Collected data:

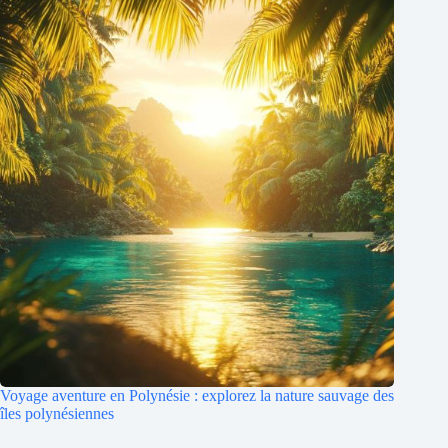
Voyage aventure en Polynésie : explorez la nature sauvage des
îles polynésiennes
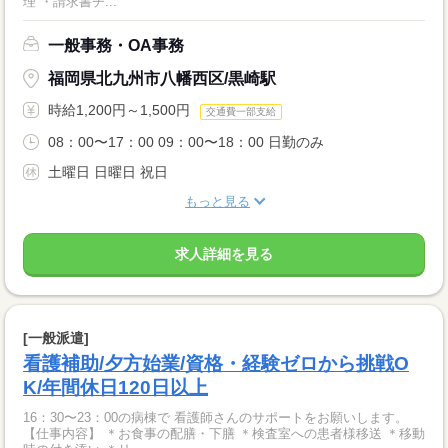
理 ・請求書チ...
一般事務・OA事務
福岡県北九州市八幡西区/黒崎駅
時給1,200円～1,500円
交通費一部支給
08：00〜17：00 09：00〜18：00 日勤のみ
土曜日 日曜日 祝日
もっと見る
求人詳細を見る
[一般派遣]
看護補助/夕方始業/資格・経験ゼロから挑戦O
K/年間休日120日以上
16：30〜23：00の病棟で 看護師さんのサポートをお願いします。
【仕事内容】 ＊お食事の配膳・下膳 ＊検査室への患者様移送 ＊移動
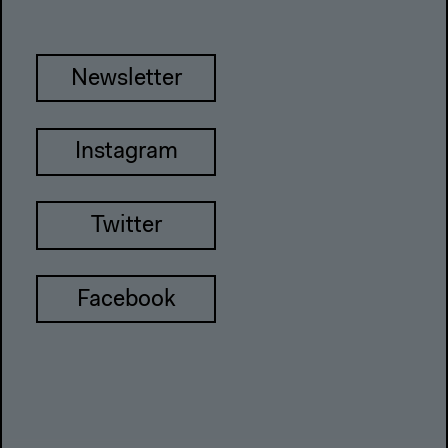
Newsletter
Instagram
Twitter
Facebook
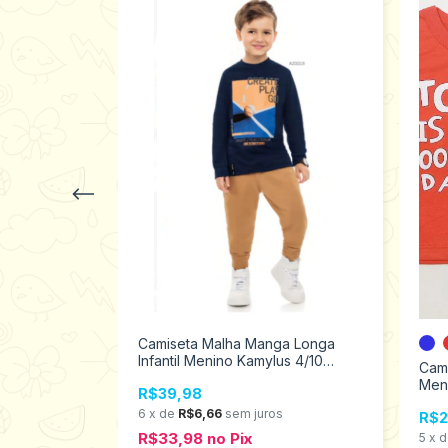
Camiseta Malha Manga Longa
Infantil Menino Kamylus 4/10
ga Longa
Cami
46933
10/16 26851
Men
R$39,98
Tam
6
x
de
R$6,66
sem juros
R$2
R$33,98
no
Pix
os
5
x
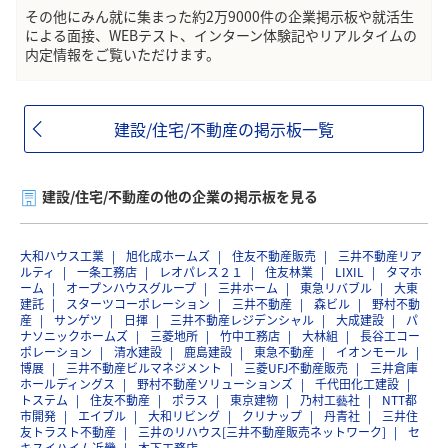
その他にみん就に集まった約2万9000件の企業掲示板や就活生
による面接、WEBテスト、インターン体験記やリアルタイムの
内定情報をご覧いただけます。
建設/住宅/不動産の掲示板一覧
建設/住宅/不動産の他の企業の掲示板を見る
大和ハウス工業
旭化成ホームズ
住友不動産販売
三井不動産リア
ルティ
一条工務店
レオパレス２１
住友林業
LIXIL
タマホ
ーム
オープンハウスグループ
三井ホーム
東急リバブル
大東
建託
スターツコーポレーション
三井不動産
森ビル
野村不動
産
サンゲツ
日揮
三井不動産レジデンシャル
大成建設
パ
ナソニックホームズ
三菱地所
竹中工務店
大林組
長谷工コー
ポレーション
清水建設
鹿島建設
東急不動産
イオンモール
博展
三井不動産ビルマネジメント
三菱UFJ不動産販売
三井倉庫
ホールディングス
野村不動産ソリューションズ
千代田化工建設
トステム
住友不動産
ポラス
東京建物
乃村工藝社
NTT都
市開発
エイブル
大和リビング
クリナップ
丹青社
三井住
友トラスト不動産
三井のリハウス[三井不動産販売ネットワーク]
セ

* Goal of the exercise: The entries are to be transcribed word for word, without their images.

* Exercise response:
Voyage aventure en Polynésie : explorez la nature sauvage des
îles polynésiennes
理 ・請求書チ...
一般事務・OA事務
福岡県北九州市八幡西区/黒崎駅
時給1,200円～1,500円
交通費一部支給
08：00〜17：00 09：00〜18：00 日勤のみ
土曜日 日曜日 祝日
もっと見る
求人詳細を見る
[一般派遣]
看護補助/夕方始業/資格・経験ゼロから挑戦O
K/年間休日120日以上
16：30〜23：00の病棟で 看護師さんのサポートをお願いします。
【仕事内容】 ＊お食事の配膳・下膳 ＊検査室への患者様移送 ＊移動
Newsletter
Instagram
Twitter
Facebook
Camiseta Malha Manga Longa
Infantil Menino Kamylus 4/10
ga Longa
Cami
46933
10/16 26851
Men
R$39,98
Tam
6
x
de
R$6,66
sem juros
R$2
R$33,98
no
Pix
os
5
x
その他にみん就に集まった約2万9000件の企業掲示板や就活生
による面接、WEBテスト、インターン体験記やリアルタイムの
内定情報をご覧いただけます。
建設/住宅/不動産の掲示板一覧
建設/住宅/不動産の他の企業の掲示板を見る
大和ハウス工業
旭化成ホームズ
住友不動産販売
三井不動産リア
ルティ
一条工務店
レオパレス２１
住友林業
LIXIL
タマホ
ーム
オープンハウスグループ
三井ホーム
東急リバブル
大東
建託
スターツコーポレーション
三井不動産
森ビル
野村不動
産
サンゲツ
日揮
三井不動産レジデンシャル
大成建設
パ
ナソニックホームズ
三菱地所
竹中工務店
大林組
長谷工コー
ポレーション
清水建設
鹿島建設
東急不動産
イオンモール
博展
三井不動産ビルマネジメント
三菱UFJ不動産販売
三井倉庫
ホールディングス
野村不動産ソリューションズ
千代田化工建設
トステム
住友不動産
ポラス
東京建物
乃村工藝社
NTT都
市開発
エイブル
大和リビング
クリナップ
丹青社
三井住
友トラスト不動産
三井のリハウス[三井不動産販売ネットワーク]
セ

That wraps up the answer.